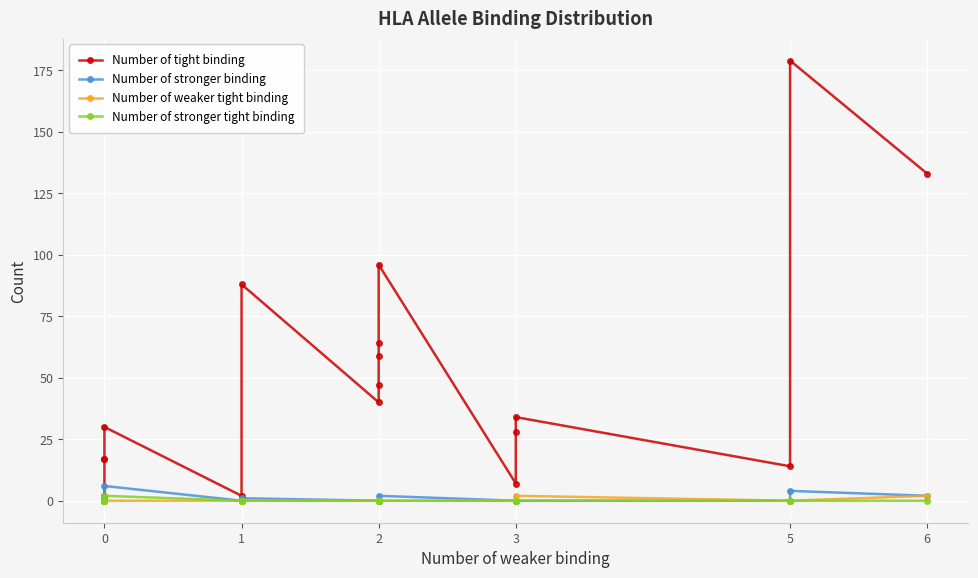

Is it true that Number of tight binding equals 9 at 3?

False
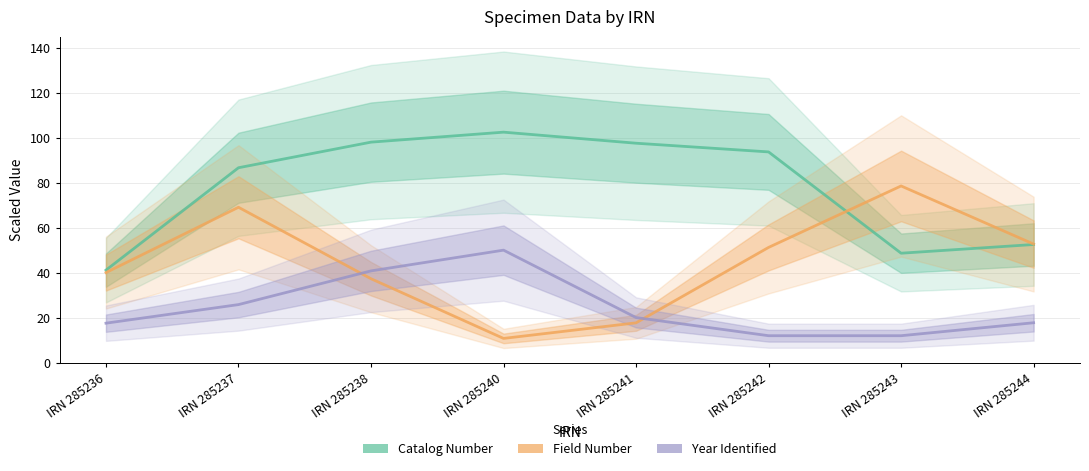

How many lines are shown in the chart?

3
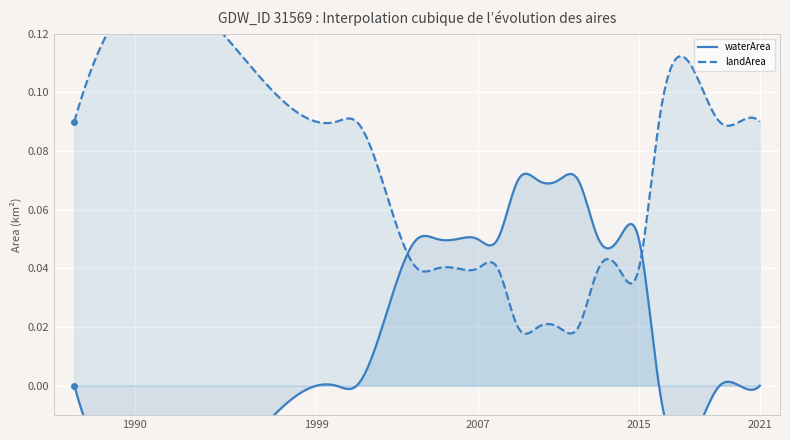

Between 2008 and 2020, which is larger?

2008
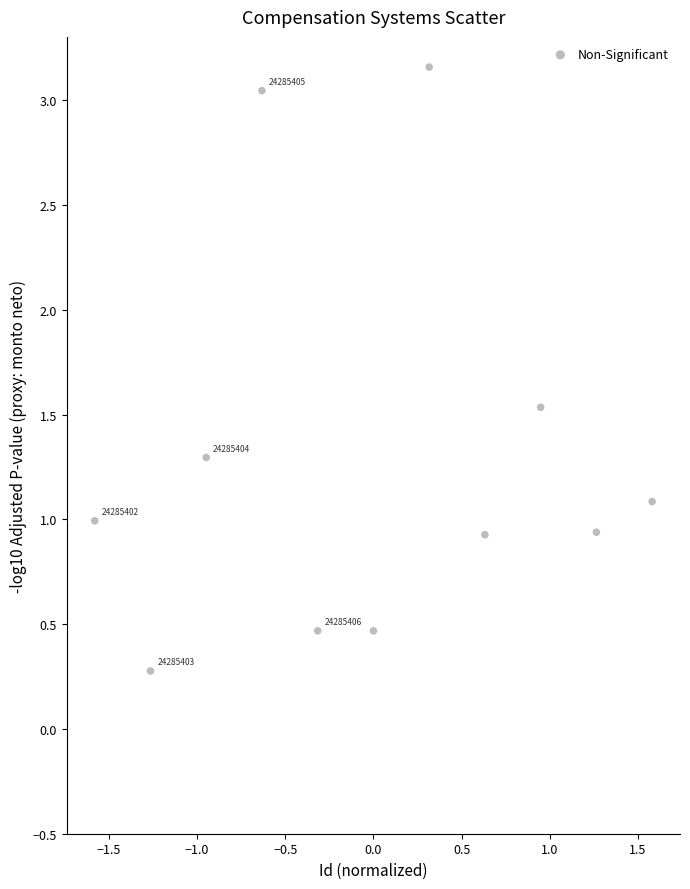

What is the range of Y values (max minus min)?

2.9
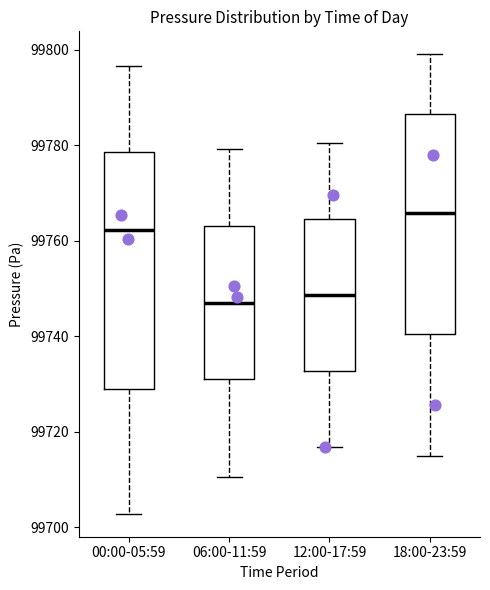

Which box has the highest median line?

18:00-23:59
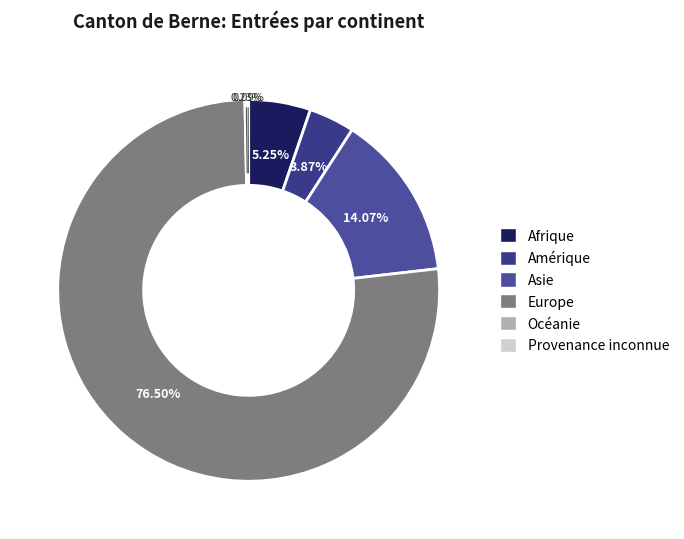

Is there a majority slice in this chart?

Yes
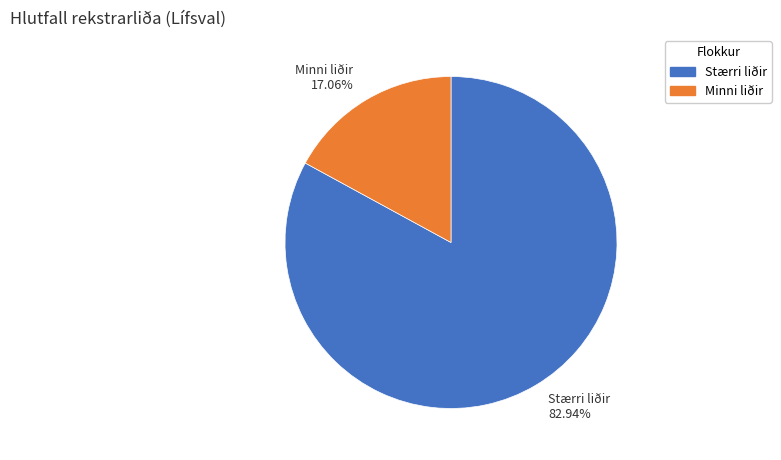

Does any single category account for the majority?

Yes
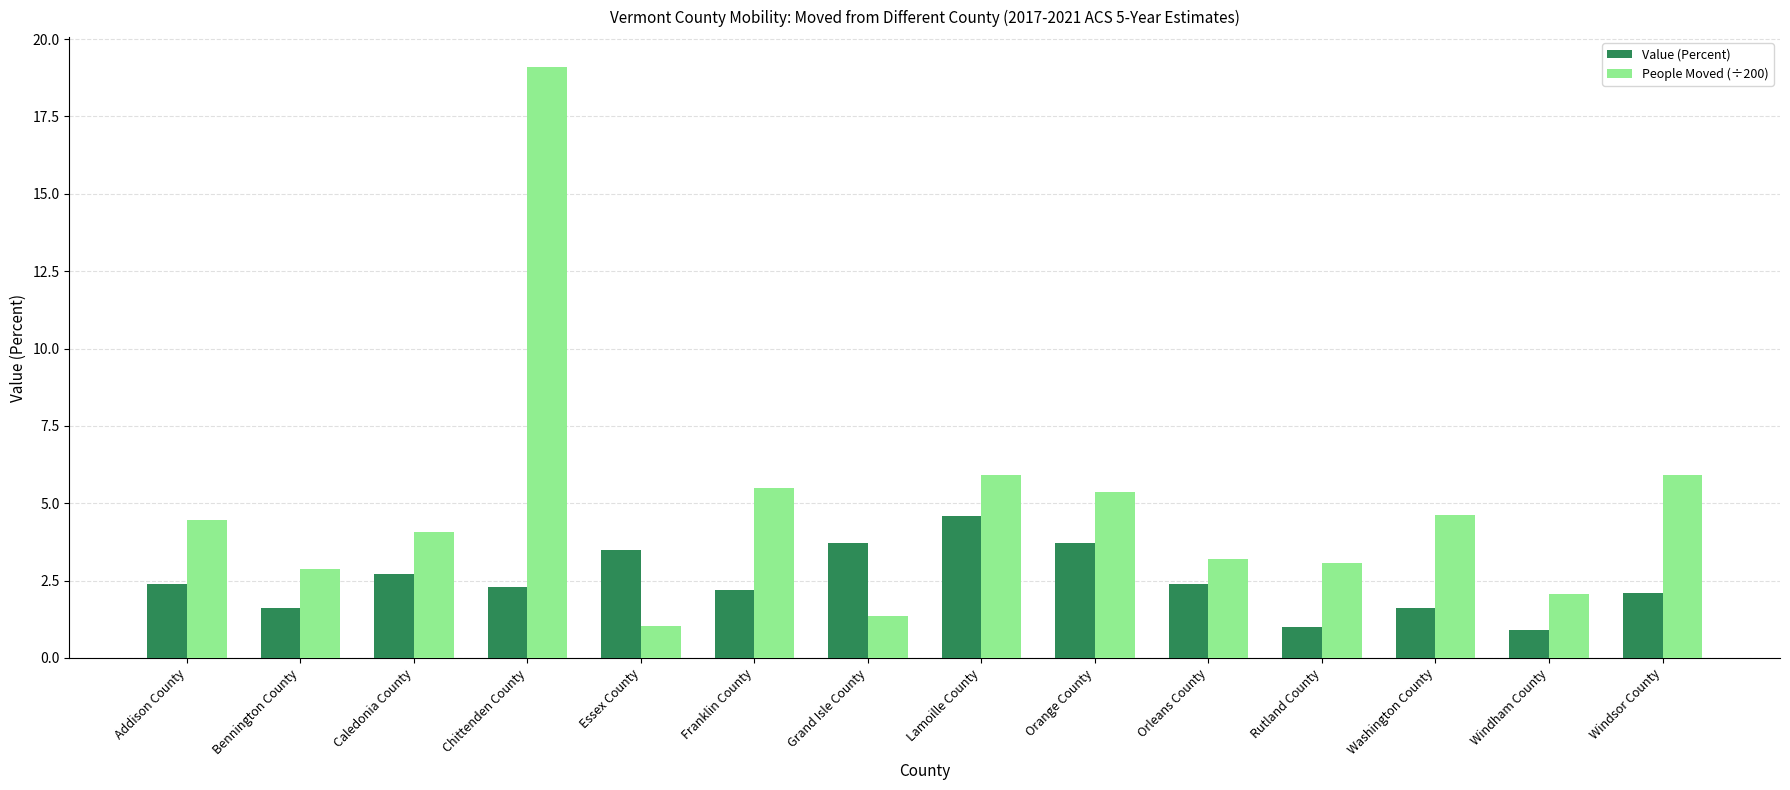

The value of Value (Percent) at Bennington County is 2.6. True or false?

False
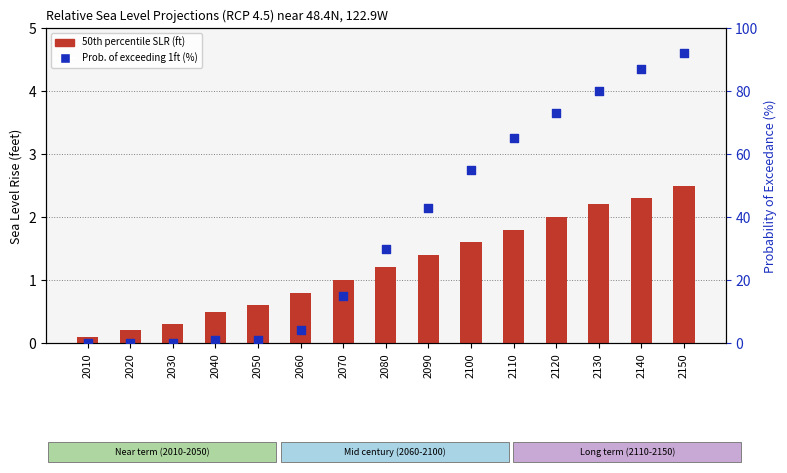

What are all the series names shown in the legend?

50th percentile SLR (ft), Prob. of exceeding 1ft (%)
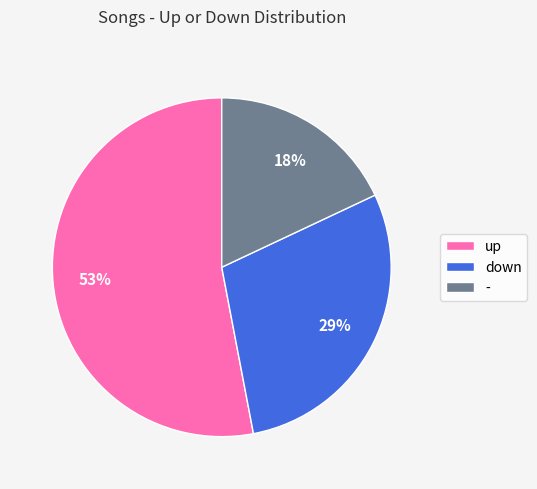

True or false: - accounts for 7% of the total.

False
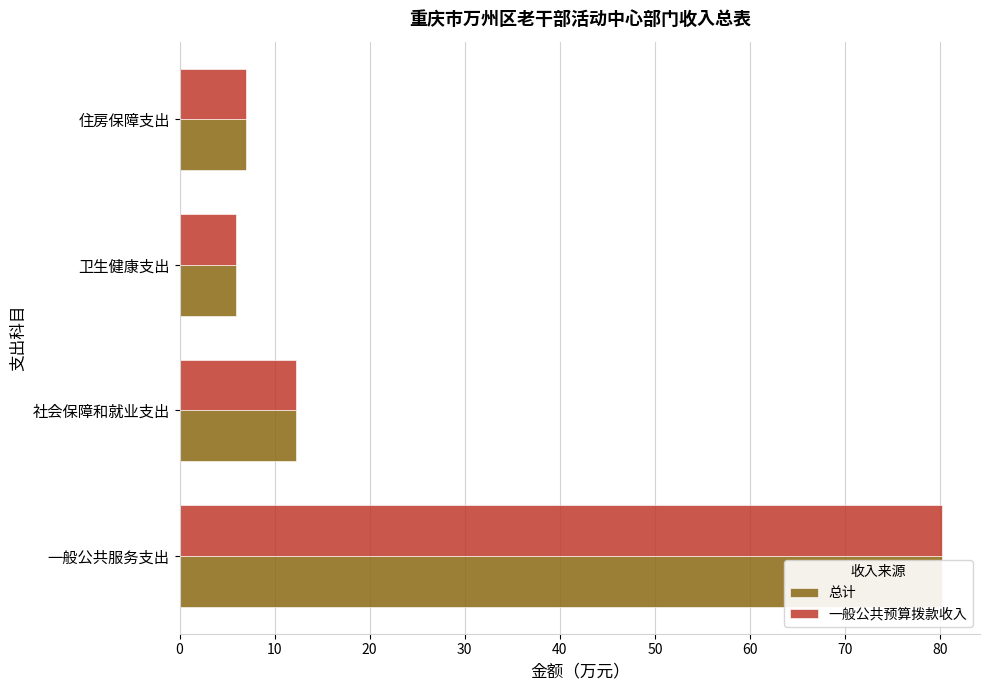

What is the sum of all 一般公共预算拨款收入 values?

105.3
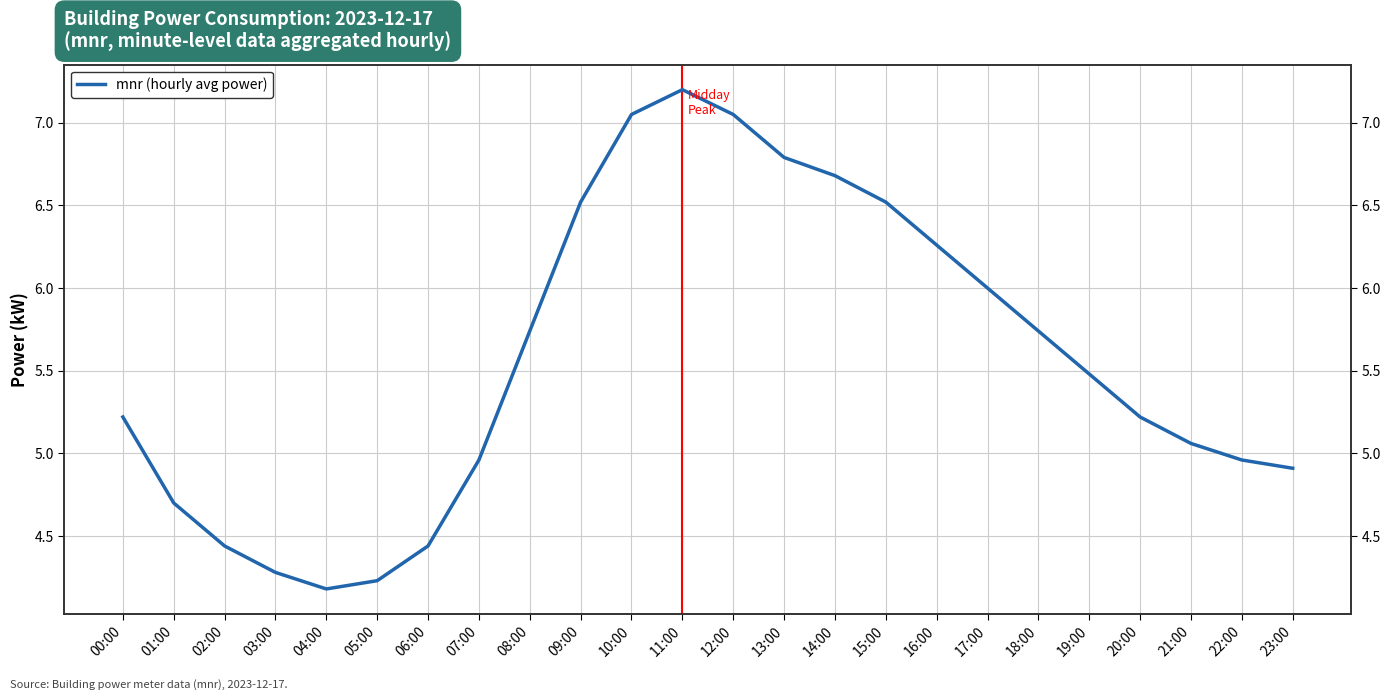

Count the number of values greater than 5.

15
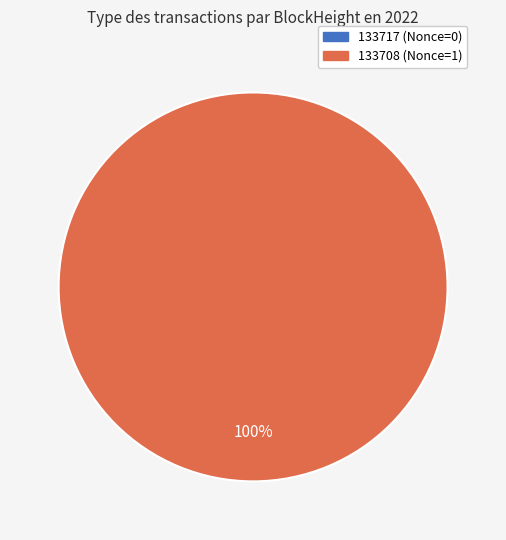

Does 133717 account for over 50% of the chart?

No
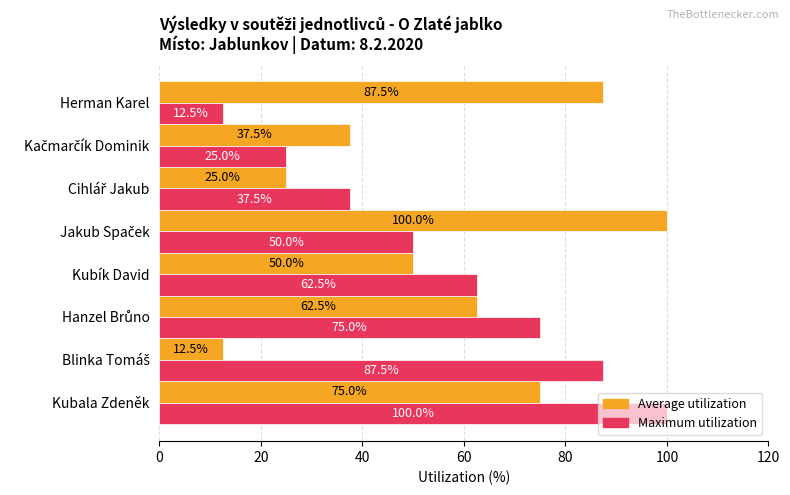

At which category is the sum across all series the highest?

Kubala Zdeněk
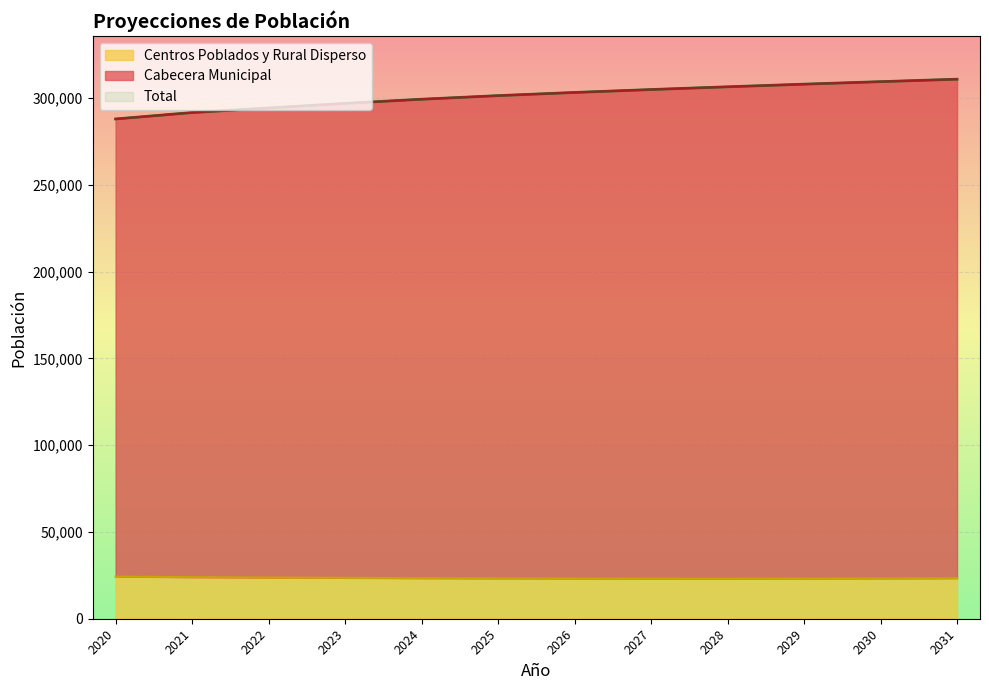

Which series has the largest total across all categories?

Cabecera Municipal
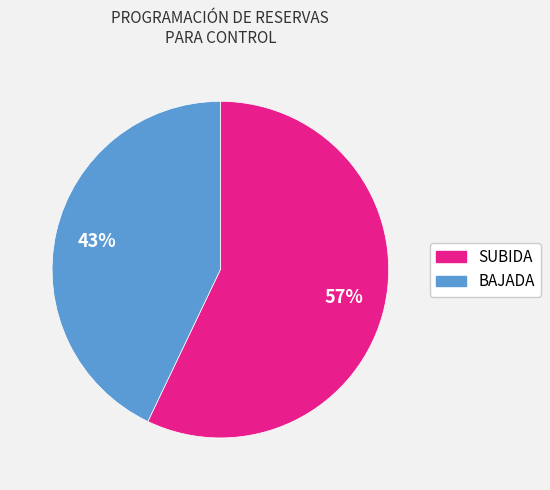

To the nearest percent, what is the average slice percentage?

50%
**********
> **Task goal**:
Reproduce every row above word for word, leaving out the pictures.

> **Reply to the task**:
Is it true that Number of tight binding equals 9 at 3?

False

How many lines are shown in the chart?

3

Between 2008 and 2020, which is larger?

2008

What is the range of Y values (max minus min)?

2.9

Which box has the highest median line?

18:00-23:59

Is there a majority slice in this chart?

Yes

Does any single category account for the majority?

Yes

The value of Value (Percent) at Bennington County is 2.6. True or false?

False

What are all the series names shown in the legend?

50th percentile SLR (ft), Prob. of exceeding 1ft (%)

True or false: - accounts for 7% of the total.

False

What is the sum of all 一般公共预算拨款收入 values?

105.3

Count the number of values greater than 5.

15

Does 133717 account for over 50% of the chart?

No

At which category is the sum across all series the highest?

Kubala Zdeněk

Which series has the largest total across all categories?

Cabecera Municipal

To the nearest percent, what is the average slice percentage?

50%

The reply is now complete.